His hand was slowly moving up and down her back now. And she got the message.

He wasn’t going to let anything harm her, either.

“Jade.”

She closed her eyes. “I still don’t want to talk about it,” she said. “Ever.”

The sun was warm on her face, telling her that even though it was fall, summer hadn’t quite given up the fight yet. She could almost pretend that they weren’t having a conversation she didn’t want to have.

“Ever is a long time,” Dell said.

“I mean it.”

“I know.” He nodded. “I felt the same.”

She shook her head. This didn’t compute. “What are you talking about?”

“I know what it’s like to suffer a trauma. What it’s like to struggle to get past it.”

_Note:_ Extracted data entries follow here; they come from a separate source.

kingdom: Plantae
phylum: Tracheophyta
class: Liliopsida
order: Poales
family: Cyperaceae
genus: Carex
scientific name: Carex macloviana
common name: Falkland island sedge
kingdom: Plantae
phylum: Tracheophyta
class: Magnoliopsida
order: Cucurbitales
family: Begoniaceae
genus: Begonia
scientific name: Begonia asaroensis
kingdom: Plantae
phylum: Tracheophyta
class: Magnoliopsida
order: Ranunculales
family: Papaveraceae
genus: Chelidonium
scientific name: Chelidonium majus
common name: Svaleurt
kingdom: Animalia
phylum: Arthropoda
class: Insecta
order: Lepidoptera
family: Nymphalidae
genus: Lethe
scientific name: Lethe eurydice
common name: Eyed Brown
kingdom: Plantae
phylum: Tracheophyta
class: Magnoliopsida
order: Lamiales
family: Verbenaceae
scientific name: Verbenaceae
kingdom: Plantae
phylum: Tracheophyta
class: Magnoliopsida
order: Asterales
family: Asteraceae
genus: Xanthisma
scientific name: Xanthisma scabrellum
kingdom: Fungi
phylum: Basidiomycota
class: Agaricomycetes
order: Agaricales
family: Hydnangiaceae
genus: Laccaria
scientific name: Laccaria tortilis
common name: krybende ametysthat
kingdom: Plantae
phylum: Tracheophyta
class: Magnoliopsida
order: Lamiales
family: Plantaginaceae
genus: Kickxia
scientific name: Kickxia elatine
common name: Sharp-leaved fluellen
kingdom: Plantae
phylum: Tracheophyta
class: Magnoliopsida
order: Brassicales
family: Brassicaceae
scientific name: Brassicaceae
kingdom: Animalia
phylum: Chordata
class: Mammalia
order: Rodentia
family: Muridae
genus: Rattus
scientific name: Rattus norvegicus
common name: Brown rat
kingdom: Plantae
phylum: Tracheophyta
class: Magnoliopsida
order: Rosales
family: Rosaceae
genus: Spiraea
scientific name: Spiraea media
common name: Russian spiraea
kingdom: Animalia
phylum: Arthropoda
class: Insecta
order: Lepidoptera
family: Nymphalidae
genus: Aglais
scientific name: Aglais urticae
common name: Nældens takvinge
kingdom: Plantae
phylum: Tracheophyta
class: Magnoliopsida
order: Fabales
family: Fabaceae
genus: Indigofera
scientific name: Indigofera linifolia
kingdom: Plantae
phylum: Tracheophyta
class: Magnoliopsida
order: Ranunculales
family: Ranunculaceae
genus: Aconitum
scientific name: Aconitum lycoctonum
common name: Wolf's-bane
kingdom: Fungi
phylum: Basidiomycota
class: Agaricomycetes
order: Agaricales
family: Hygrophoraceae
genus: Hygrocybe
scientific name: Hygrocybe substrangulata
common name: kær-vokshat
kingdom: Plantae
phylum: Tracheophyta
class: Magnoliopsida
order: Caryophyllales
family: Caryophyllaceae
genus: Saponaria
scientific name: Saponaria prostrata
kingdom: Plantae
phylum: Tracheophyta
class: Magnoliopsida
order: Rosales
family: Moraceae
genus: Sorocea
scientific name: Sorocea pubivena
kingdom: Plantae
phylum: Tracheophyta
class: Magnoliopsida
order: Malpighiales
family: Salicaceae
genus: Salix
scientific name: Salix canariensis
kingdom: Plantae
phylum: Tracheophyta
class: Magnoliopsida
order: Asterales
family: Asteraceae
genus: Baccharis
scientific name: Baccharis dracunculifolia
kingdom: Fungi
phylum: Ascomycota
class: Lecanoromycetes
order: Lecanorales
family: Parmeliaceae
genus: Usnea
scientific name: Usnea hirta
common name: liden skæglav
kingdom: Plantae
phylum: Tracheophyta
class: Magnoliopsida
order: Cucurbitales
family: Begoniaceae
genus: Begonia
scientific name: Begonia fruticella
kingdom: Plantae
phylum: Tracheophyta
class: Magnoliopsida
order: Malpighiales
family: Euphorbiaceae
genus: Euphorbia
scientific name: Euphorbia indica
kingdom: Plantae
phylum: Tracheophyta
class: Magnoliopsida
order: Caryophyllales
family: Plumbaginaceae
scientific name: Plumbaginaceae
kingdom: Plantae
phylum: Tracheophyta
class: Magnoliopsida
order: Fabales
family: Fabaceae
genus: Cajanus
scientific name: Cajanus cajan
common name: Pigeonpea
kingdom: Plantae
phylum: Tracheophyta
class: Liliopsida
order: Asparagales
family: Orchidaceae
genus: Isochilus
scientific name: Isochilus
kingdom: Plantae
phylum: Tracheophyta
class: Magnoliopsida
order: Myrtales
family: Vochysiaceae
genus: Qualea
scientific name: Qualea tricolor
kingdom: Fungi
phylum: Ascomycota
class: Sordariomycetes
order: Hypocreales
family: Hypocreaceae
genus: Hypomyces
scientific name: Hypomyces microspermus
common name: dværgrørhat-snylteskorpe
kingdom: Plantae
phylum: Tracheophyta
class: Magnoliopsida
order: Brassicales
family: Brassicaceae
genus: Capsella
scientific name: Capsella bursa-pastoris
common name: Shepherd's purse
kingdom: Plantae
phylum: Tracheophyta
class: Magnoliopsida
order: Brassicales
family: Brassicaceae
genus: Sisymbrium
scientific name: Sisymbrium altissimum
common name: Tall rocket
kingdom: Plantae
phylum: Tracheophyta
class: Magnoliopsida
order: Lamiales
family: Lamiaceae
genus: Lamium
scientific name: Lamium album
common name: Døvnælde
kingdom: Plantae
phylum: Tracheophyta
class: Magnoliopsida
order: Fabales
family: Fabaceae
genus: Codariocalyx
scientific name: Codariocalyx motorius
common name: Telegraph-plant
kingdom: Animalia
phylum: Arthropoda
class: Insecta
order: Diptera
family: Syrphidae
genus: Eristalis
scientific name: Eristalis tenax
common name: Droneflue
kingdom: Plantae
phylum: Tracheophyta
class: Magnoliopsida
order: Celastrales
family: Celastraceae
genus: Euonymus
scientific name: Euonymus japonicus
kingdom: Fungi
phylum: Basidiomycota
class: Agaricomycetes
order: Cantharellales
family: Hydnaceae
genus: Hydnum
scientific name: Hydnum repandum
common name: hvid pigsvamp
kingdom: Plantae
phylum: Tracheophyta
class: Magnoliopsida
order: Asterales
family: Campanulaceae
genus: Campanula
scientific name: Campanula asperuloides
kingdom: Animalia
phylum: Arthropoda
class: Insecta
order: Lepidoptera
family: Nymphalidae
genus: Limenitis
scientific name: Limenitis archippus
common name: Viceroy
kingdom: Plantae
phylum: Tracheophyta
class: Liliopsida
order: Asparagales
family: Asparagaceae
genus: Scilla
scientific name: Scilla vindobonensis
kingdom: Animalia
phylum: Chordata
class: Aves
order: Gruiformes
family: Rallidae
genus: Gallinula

Deny, deny, deny. “I’m not struggling.”

He just looked at her, and she blew out a breath. “Okay, so sometimes I struggle, but don’t change the subject! You’re six foot two and outweigh me by at least sixty pounds. How were you ever a…”

“Victim?” His smile was grim. “I wasn’t always thirty-two and built like a linebacker, you know. Actually, I started off more like a pipe cleaner with eyes.”

That surprised a laugh out of her and she sidled him a glance. No one in their right mind would confuse that well defined, tough, rugged body with a pipe cleaner. “Come on.”

“Jade, trust me when I tell you that in my freshman year I was five foot three and weighed a buck twenty soaking wet. I got my ass kicked every which way, every single day.”

An ache built in her chest for the boy he’d been. “Why?”

“Because I couldn’t keep my mouth closed to save my life. I was a punk-ass kid whose mother had walked away and whose dad had died. I had a chip on top of the chip on my shoulder.”

His mother had been Native American. According to Lilah, when the woman had been a teenager, she’d fallen for a white kid-a big offense in her family. She’d run off with him, but after having her second baby-Dell-she’d run off again, back to the reservation. When the boys’ father had died several years later, she hadn’t wanted her sons back.

Jade and her own mother had some issues, basically control issues, but Jade had never once doubted that she’d been wanted, cherished and fully, one hundred percent loved.